─── TEXT SHOWN ───
A Thought Experiment

Daniel Halper writes in The Weekly Standard today:

On “The Early Show” this morning, Obama said that “what we can do is bear witness and say–to the world that the, you know, incredible demonstrations that we’ve seen is a testimony to–I think what Dr. King called the–the arc of the moral universe. It’s long but it bends towards justice.”

Perhaps this is so, but Martin Luther King didn’t “bear witness” to the civil rights movement in America–he was a courageous participant. Obama now has a choice: Will he be a courageous participant or a weak witness? Will he declare that the elections in Iran were rigged, or will he continue to say that he does not know?

As Halper is probably aware, there is one fairly significant difference between King’s relation to the civil rights movement and Obama’s relation to the current protests in Iran. King was, indeed, a “courageous participant” in the civil rights movement, but he was an American and a leader of the movement itself. Obama, by contrast, is neither an Iranian nor a leader of the Iranian protest movement — rather, he is the leader of a rival power that has a fraught history with Iran.
───
→ **DIRECTIVE 1**: Determine how many lines of the records below contain the string "downbow", and give only that number.
The passage above and the records after it come from unrelated sources.
─── MATERIAL ───
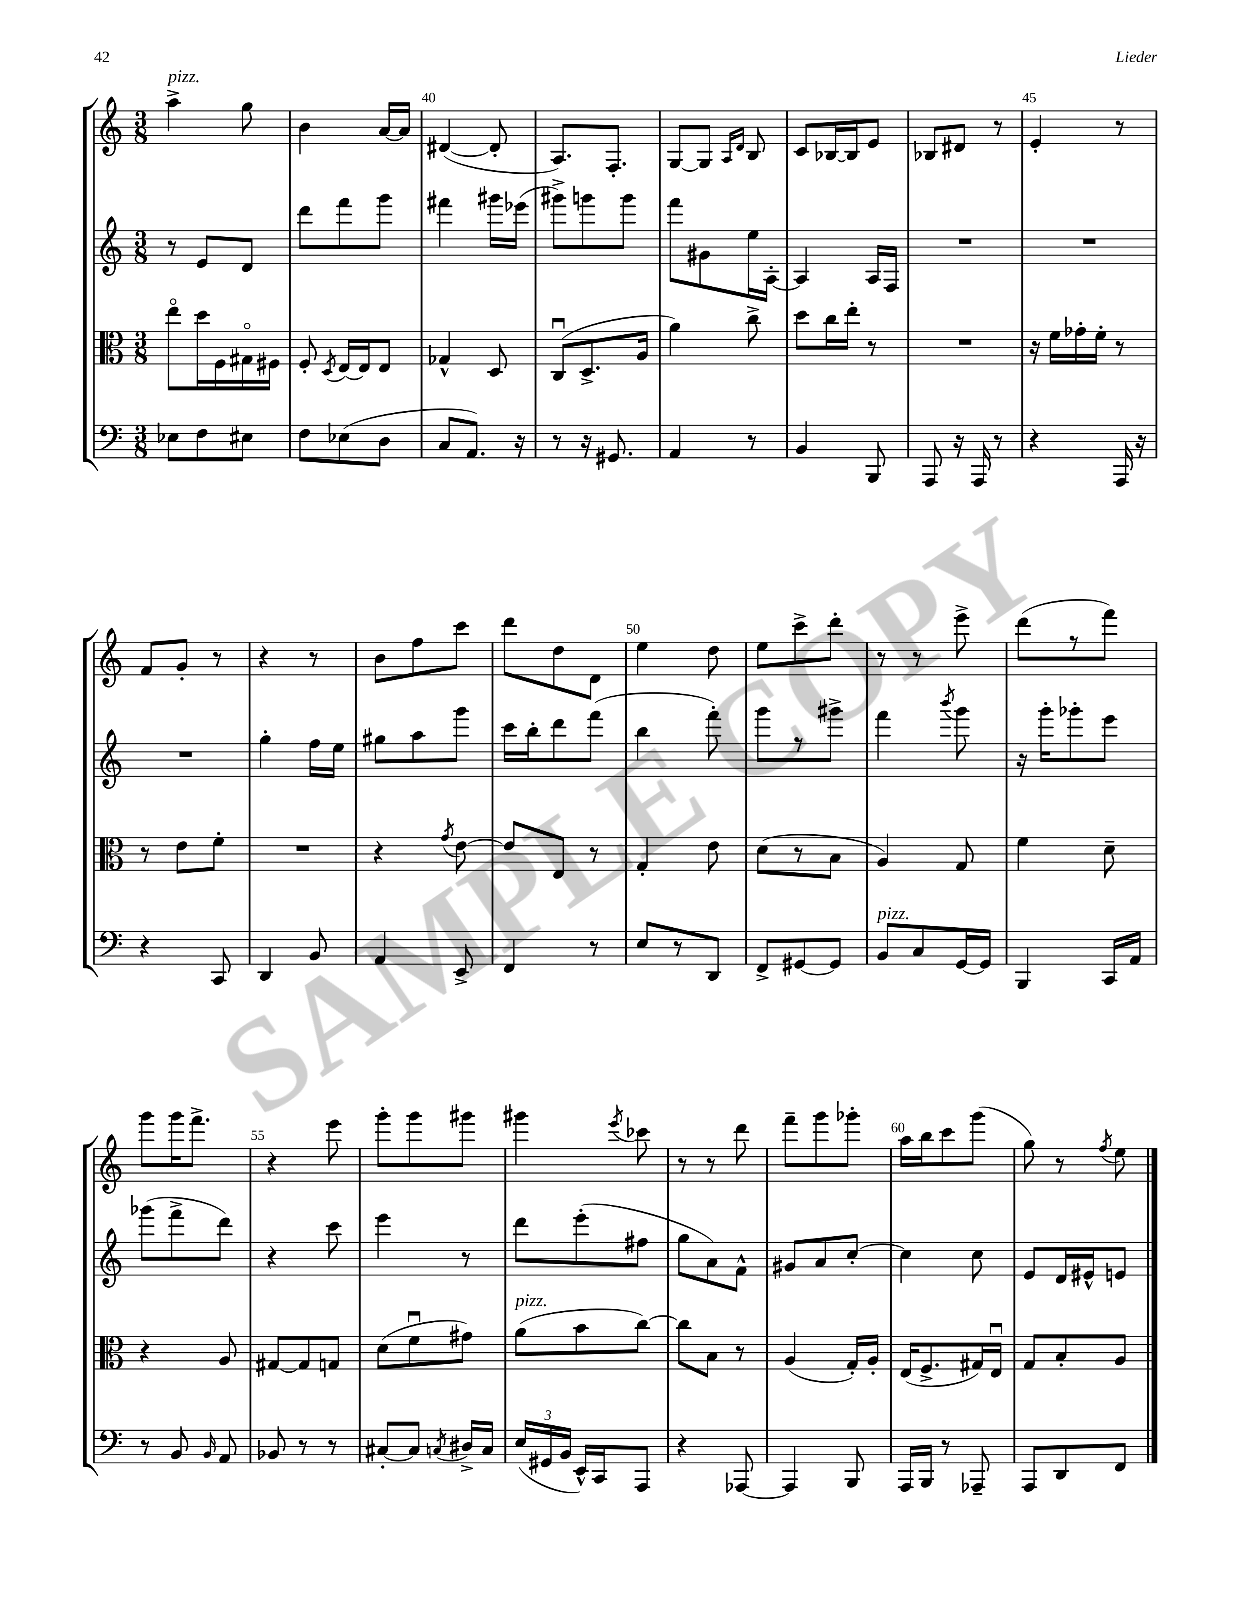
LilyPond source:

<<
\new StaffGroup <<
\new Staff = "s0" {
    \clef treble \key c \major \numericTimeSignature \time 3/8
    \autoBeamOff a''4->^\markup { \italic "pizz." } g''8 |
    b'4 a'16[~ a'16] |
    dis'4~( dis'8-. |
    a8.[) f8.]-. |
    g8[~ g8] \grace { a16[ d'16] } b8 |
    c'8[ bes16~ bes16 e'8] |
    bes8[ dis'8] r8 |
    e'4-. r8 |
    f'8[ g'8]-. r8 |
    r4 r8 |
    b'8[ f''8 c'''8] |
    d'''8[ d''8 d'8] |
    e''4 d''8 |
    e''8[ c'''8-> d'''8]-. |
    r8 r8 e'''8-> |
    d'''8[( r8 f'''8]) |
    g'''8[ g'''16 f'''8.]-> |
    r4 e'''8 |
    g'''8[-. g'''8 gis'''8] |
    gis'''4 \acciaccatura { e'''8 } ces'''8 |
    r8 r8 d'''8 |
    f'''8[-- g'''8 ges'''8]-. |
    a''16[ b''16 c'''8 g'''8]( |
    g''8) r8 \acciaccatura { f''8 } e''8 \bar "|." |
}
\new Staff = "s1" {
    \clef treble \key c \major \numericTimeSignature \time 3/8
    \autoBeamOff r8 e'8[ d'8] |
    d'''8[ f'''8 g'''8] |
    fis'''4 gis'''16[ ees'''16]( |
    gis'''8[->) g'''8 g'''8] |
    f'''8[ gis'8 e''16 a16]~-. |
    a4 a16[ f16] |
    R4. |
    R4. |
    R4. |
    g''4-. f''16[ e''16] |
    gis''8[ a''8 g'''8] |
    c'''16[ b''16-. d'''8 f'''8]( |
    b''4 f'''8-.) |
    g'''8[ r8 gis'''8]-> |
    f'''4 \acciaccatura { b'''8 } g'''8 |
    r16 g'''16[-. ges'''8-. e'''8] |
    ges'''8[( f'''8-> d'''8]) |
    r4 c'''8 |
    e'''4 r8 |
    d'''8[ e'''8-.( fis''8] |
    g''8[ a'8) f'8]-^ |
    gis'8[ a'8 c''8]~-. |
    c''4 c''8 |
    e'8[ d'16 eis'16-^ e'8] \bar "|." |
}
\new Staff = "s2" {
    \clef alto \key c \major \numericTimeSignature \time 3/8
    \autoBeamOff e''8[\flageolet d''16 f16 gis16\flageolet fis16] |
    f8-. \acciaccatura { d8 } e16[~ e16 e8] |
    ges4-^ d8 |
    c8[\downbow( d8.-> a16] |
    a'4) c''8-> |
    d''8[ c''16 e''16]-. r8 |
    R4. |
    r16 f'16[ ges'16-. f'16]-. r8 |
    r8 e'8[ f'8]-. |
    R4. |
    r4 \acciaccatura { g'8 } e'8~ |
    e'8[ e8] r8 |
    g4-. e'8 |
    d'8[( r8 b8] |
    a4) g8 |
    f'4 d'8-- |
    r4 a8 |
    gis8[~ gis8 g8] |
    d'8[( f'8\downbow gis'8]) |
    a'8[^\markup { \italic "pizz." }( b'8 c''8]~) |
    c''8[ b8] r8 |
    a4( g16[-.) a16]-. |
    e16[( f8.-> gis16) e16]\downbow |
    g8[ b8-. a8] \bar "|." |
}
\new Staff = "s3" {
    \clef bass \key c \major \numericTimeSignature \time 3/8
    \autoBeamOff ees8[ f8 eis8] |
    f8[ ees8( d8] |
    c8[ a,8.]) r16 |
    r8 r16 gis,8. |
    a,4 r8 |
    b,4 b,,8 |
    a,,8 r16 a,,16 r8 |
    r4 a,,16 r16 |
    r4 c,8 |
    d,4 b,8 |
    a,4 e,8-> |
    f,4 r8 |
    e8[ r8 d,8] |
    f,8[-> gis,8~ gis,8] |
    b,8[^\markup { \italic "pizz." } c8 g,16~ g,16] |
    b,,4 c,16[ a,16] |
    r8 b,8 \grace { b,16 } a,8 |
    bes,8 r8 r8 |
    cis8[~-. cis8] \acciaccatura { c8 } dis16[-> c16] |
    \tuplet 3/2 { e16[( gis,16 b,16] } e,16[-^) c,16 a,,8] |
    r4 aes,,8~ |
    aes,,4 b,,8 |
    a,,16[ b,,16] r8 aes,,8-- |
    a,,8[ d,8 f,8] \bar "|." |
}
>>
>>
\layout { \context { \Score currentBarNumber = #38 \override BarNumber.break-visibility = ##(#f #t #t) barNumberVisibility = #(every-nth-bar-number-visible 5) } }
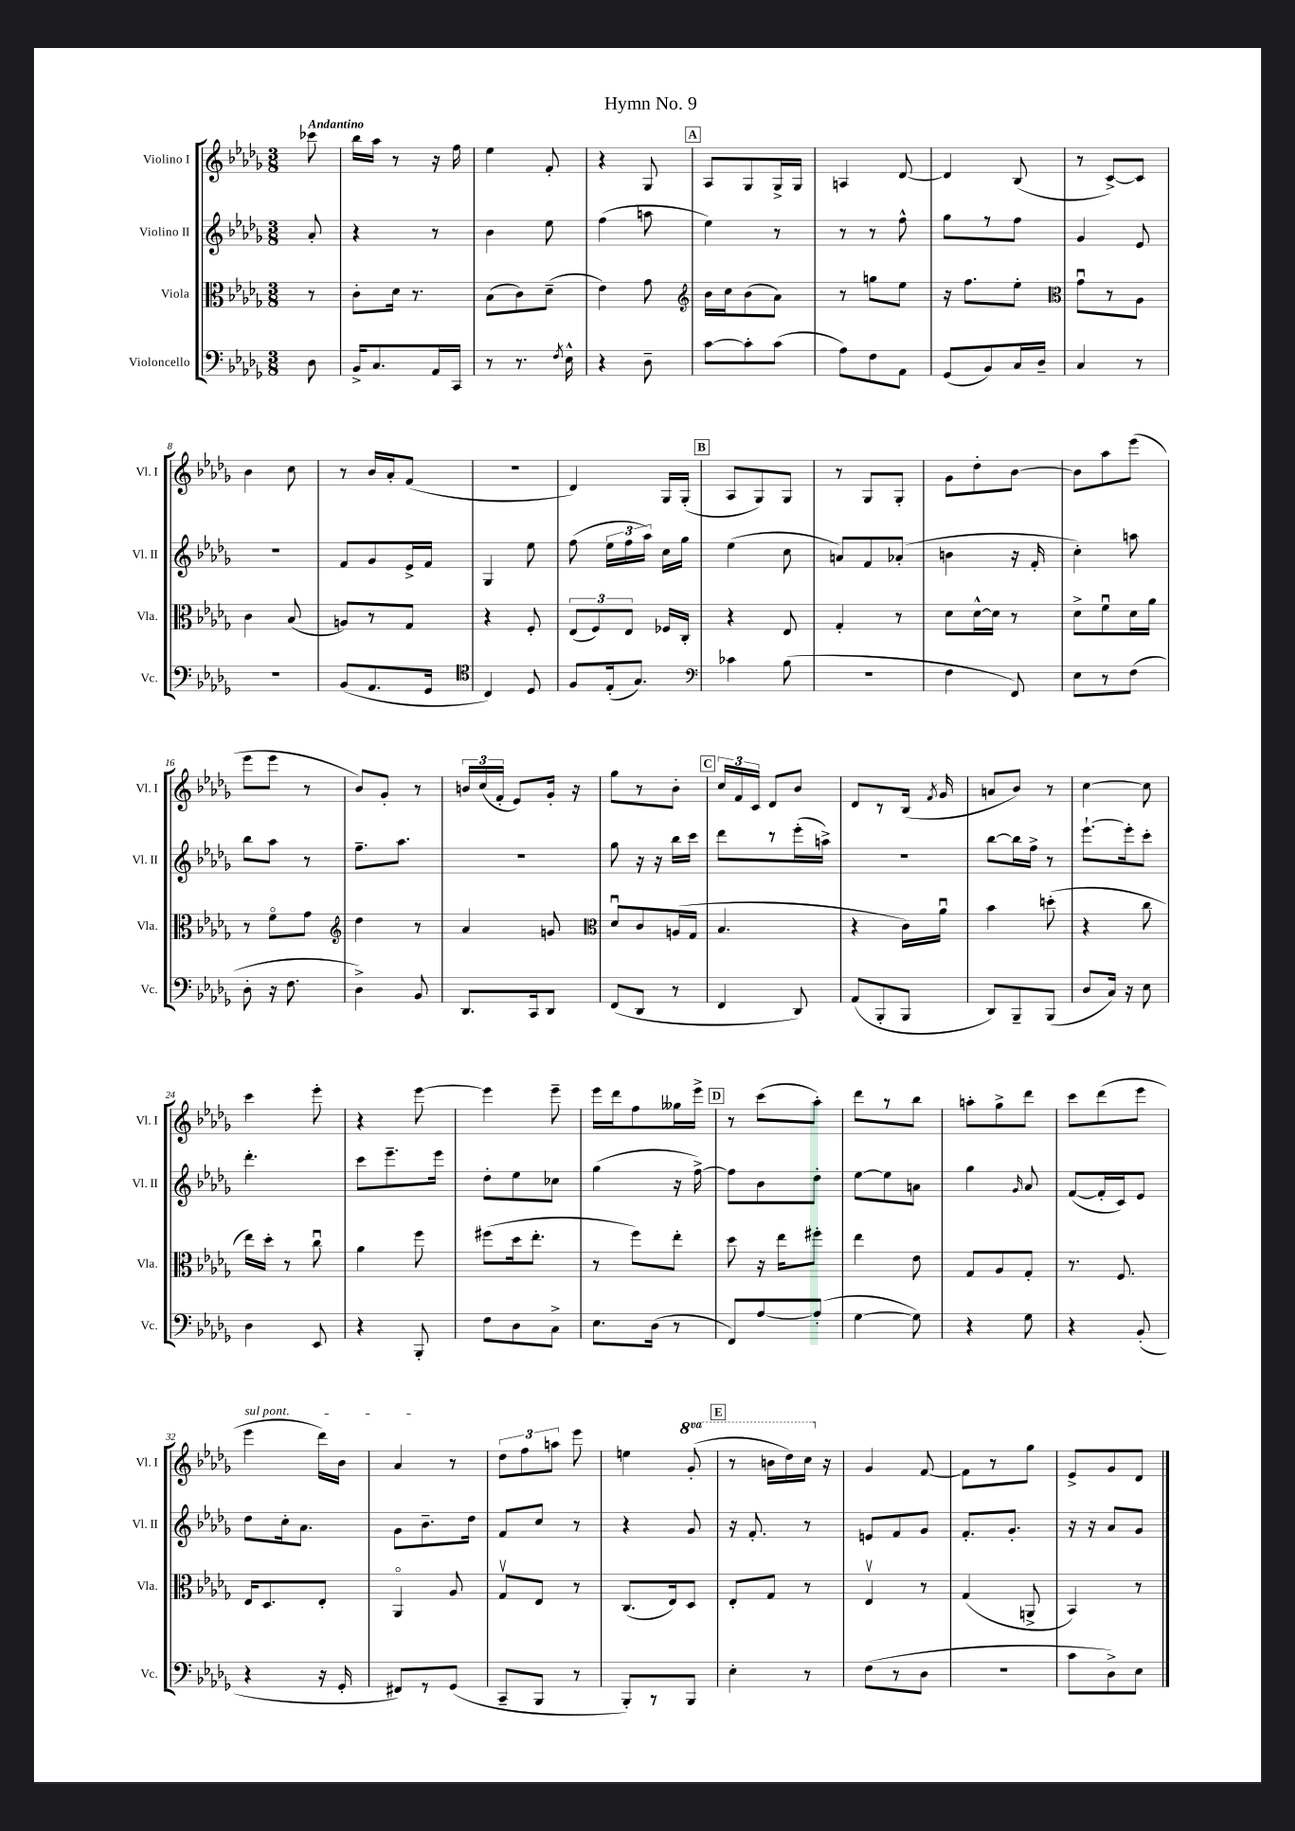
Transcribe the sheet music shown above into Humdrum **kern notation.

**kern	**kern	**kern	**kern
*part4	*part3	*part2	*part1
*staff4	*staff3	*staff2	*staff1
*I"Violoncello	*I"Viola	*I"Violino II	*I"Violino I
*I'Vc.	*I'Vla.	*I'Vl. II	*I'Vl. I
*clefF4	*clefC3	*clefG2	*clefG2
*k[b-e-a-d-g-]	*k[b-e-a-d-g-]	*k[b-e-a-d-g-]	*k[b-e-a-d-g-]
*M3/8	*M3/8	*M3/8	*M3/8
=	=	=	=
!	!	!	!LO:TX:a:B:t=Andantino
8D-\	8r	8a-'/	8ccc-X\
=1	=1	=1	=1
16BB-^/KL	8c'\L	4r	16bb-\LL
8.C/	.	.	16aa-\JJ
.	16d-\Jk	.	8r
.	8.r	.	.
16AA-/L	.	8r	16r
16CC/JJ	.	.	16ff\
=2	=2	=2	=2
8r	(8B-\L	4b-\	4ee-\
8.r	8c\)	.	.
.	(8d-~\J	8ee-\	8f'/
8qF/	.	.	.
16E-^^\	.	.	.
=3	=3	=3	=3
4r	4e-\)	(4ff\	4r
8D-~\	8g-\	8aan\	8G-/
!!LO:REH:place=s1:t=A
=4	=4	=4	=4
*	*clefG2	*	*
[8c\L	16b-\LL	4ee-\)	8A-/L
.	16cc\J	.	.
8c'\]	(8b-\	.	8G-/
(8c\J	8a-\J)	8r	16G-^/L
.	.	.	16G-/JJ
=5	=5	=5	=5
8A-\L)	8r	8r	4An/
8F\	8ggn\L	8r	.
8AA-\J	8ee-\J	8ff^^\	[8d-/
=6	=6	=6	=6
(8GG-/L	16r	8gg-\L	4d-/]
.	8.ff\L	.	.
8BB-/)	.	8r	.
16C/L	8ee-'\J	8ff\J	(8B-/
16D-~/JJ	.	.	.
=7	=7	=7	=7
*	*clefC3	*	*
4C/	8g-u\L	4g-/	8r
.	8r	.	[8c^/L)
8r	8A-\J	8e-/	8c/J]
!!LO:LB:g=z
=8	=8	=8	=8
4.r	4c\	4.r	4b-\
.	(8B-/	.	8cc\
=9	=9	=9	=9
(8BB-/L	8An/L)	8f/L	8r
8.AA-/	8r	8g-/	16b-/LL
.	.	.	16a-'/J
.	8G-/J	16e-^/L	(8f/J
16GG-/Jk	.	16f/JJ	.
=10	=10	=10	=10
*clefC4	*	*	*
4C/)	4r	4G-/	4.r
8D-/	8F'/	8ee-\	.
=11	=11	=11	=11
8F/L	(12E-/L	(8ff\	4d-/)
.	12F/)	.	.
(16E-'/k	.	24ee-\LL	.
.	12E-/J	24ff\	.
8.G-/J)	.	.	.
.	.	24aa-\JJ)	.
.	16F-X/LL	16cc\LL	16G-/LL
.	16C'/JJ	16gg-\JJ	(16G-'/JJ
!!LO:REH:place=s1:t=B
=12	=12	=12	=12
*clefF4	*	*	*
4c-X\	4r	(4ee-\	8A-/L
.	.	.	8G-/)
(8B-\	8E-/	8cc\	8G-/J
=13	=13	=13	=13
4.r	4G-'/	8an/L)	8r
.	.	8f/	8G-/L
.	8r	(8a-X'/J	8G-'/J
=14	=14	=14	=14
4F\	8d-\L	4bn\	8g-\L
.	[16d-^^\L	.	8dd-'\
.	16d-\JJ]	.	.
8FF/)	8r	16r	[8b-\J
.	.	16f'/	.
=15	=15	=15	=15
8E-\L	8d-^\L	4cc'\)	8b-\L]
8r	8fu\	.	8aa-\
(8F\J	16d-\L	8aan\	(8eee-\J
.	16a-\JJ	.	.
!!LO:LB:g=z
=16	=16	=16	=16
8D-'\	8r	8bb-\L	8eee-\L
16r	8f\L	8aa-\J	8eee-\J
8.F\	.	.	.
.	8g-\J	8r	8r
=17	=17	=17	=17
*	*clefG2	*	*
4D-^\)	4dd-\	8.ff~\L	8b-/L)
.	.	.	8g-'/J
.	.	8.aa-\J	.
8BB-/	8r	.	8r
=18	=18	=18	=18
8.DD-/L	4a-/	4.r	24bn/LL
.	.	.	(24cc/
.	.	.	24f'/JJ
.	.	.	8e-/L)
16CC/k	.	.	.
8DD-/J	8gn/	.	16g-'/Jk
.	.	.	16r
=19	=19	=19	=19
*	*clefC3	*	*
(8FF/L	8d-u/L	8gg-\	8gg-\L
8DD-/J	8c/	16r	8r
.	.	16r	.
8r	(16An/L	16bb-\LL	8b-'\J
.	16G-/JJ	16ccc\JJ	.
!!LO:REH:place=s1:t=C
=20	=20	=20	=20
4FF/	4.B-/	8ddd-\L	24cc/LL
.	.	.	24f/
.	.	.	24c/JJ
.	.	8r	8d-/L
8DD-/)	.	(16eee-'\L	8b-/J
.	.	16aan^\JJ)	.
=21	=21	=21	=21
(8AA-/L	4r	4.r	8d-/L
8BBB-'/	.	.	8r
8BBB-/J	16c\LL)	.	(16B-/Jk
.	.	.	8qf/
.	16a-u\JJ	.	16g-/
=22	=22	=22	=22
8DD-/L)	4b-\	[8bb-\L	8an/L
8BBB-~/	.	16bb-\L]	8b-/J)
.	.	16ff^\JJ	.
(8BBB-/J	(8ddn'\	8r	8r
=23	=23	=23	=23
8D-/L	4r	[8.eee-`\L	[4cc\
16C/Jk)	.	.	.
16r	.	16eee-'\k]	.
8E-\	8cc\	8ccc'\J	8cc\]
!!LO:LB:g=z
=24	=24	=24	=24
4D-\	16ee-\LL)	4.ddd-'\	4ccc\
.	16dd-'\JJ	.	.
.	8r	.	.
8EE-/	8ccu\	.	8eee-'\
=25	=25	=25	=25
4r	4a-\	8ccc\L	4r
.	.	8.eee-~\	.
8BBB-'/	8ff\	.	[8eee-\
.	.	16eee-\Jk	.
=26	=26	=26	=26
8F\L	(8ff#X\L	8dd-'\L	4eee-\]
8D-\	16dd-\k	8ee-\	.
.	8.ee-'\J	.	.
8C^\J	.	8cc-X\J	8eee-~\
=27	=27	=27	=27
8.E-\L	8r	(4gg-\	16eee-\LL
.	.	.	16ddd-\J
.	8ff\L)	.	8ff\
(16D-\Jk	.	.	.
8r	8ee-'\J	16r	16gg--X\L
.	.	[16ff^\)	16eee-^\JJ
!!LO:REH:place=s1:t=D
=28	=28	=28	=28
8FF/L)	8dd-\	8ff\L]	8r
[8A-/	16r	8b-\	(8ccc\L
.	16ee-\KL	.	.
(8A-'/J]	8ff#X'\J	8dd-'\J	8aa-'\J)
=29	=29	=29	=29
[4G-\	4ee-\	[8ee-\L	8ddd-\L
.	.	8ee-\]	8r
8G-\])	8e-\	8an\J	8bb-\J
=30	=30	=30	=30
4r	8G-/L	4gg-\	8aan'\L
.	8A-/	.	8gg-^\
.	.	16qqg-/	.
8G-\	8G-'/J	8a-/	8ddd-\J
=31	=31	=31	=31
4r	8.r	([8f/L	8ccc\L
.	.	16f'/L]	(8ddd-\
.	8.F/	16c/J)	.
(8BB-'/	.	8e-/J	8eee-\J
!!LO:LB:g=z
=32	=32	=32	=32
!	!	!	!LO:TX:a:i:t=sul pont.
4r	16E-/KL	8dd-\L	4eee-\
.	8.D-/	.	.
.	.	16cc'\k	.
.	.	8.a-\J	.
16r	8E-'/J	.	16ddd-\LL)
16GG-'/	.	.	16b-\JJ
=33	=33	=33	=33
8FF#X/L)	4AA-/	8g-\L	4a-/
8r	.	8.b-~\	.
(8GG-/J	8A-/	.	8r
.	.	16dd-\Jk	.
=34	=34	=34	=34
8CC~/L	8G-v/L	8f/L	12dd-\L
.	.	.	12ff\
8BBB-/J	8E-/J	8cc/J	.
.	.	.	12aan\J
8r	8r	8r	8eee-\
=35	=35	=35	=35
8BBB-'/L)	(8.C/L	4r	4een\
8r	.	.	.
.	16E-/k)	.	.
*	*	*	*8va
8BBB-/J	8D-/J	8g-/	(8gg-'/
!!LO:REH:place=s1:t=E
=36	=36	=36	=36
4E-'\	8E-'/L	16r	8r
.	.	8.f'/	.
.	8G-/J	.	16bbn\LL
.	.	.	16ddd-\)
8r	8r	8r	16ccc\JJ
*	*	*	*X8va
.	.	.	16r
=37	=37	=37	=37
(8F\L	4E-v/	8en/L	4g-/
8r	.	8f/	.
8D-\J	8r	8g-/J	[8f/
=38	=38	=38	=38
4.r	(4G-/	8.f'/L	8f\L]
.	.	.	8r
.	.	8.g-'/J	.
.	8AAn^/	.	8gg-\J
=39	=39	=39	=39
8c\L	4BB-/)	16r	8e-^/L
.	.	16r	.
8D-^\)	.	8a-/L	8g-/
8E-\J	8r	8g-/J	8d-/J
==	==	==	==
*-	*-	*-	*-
───
→ **DIRECTIVE 2**: Print the entire passage about Obama and the protests in Iran, keeping every word and punctuation mark unchanged.

→ **SOLUTION 1**: 3

→ **SOLUTION 2**:
A Thought Experiment

Daniel Halper writes in The Weekly Standard today:

On “The Early Show” this morning, Obama said that “what we can do is bear witness and say–to the world that the, you know, incredible demonstrations that we’ve seen is a testimony to–I think what Dr. King called the–the arc of the moral universe. It’s long but it bends towards justice.”

Perhaps this is so, but Martin Luther King didn’t “bear witness” to the civil rights movement in America–he was a courageous participant. Obama now has a choice: Will he be a courageous participant or a weak witness? Will he declare that the elections in Iran were rigged, or will he continue to say that he does not know?

As Halper is probably aware, there is one fairly significant difference between King’s relation to the civil rights movement and Obama’s relation to the current protests in Iran. King was, indeed, a “courageous participant” in the civil rights movement, but he was an American and a leader of the movement itself. Obama, by contrast, is neither an Iranian nor a leader of the Iranian protest movement — rather, he is the leader of a rival power that has a fraught history with Iran.